DATA PROVIDED:

■ ■ ■ ■ ■

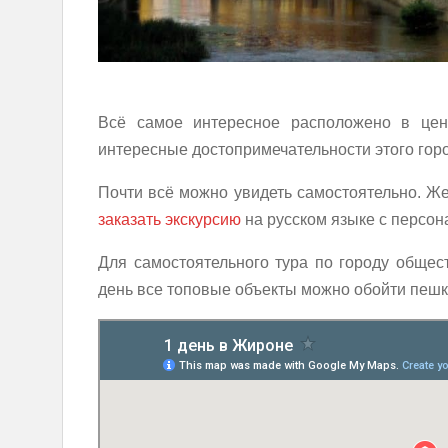
Всё самое интересное расположено в цен
интересные достопримечательности этого горо
Почти всё можно увидеть самостоятельно. Ж
заказать экскурсию
на русском языке с персон
Для самостоятельного тура по городу общес
день все топовые объекты можно обойти пешк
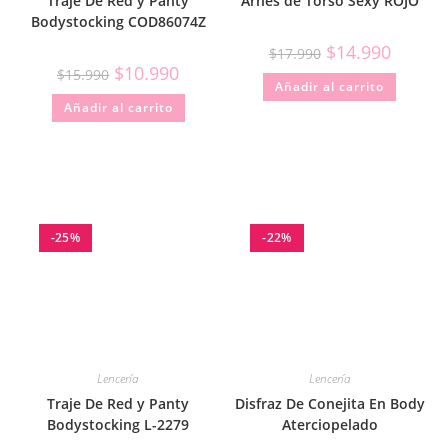
Traje De Red y Panty
Arnes de Torso Sexy ROJO
Bodystocking COD86074Z
$
14.990
$
17.990
$
10.990
$
15.990
Añadir al carrito
Añadir al carrito
-25%
-22%
Lencería
Lencería
Traje De Red y Panty
Disfraz De Conejita En Body
Bodystocking L-2279
Aterciopelado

■ ■ ■ ■ ■

WHAT IS BEING ASKED: Copy the text of all the records above line for line, leaving out the pictures.

RESPONSE TO THE EXERCISE:
Всё самое интересное расположено в цен
интересные достопримечательности этого горо
Почти всё можно увидеть самостоятельно. Ж
заказать экскурсию
на русском языке с персон
Для самостоятельного тура по городу общес
день все топовые объекты можно обойти пешк
Traje De Red y Panty
Arnes de Torso Sexy ROJO
Bodystocking COD86074Z
$
14.990
$
17.990
$
10.990
$
15.990
Añadir al carrito
Añadir al carrito
-25%
-22%
Lencería
Lencería
Traje De Red y Panty
Disfraz De Conejita En Body
Bodystocking L-2279
Aterciopelado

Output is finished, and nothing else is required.